- **Task item A**
Answer these from the passage on Steam's Discovery Queue:
(i) For most games, how much of total page visits during the two weeks of launch comes from the Discovery Queue?
(ii) How many games were included in the survey?
(iii) What amount of gross revenue puts a game in the Diamond tier?
- **Task item B**
Pick up the passage on Steam's Discovery Queue after its final line and keep writing it.

*** Text section ***

But today I am looking at the Discovery Queue behavior when your game launches (both Early Access and full normal launch). All games automatically get some visibility in the DQ at launch.
I have found that for most games, the DQ accounts for ALMOST HALF of a game’s total page visits during the 2 weeks of launch. The DQ is the reason you pay Valve 30%. It REALLY boosts your game’s visibility.
Since half of your traffic comes from this stupid widget, we should probably look at how this thing works right?
So I sent out a call to the HTMAG community asking them for their DQ data in the 2-weeks following their game launch. What you are about to read is the summation of the survey results.
Benchmark tiers
75 games were included in my survey. I got responses from developers whose games made MILLIONS all the way to developers who didn’t get a single review. The DQ data is remarkably different along this entire spectrum so it is important to bucket the results.
For the entirety of this post, I am going to refer to 4 sales levels based on total gross revenue (pre-steam cut) as reported by the person who submitted their data to my survey. (See the appendix for why I use TOTAL gross)
I bucketed the amount of money each game earned as follows:
💎$1 Million+ (Diamond tier is life changing money)

*** End of Text section ***
*** Source data ***

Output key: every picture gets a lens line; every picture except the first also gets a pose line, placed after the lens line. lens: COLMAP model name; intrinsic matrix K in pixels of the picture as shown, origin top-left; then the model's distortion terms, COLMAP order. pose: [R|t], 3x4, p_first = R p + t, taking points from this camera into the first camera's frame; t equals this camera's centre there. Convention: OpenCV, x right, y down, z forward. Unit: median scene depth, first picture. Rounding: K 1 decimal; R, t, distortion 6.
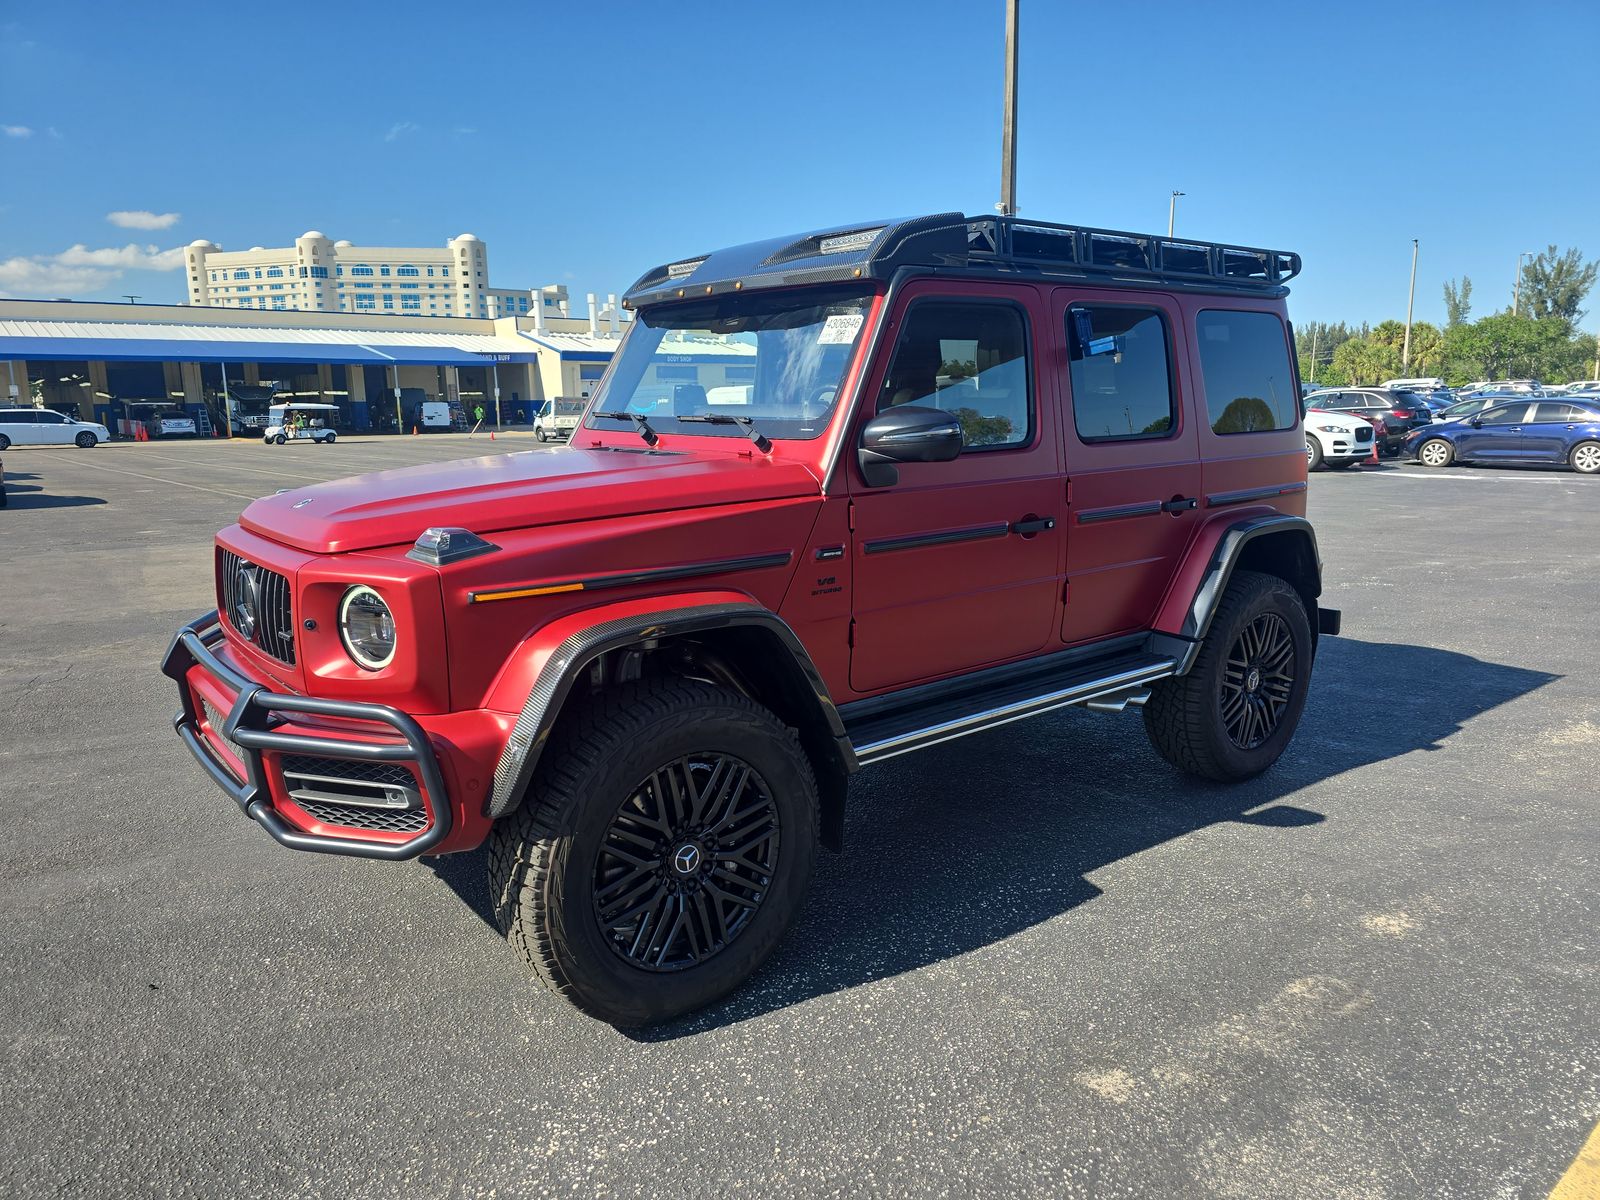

*** End of Source data ***

- **Exercise response A**
(i) Almost half.
(ii) 75 games.
(iii) $1 Million or more.

- **Exercise response B**
🥇$999,999-$150,000 (Gold tier is “real Steam” which means the Steam algorithm actively promotes the game and the game made enough that Valve will give you promotional opportunities like Daily Deals).
🥈$149K – $30,000 (Silver tier means the game just didn’t earn enough to be promoted by the algorithm. Usually I see games land here if they were marketed well but there was just a mismatch between the Steam audience and the game. It didn’t catch fire).
🥉 < $30,000 (Bronze tier is usually for first time game developers, very experimental projects that have no intention of following market trends, or games that were not marketed using best practices).
How the DQ works for each tier
How much traffic do games actually get from the DQ? To answer this, I took all games in each revenue tier, then I found the median number of views those games got during the 10 days following launch (Blue Bars).
Then I also took the median percentage of traffic that came from the DQ for each tier (Red Line).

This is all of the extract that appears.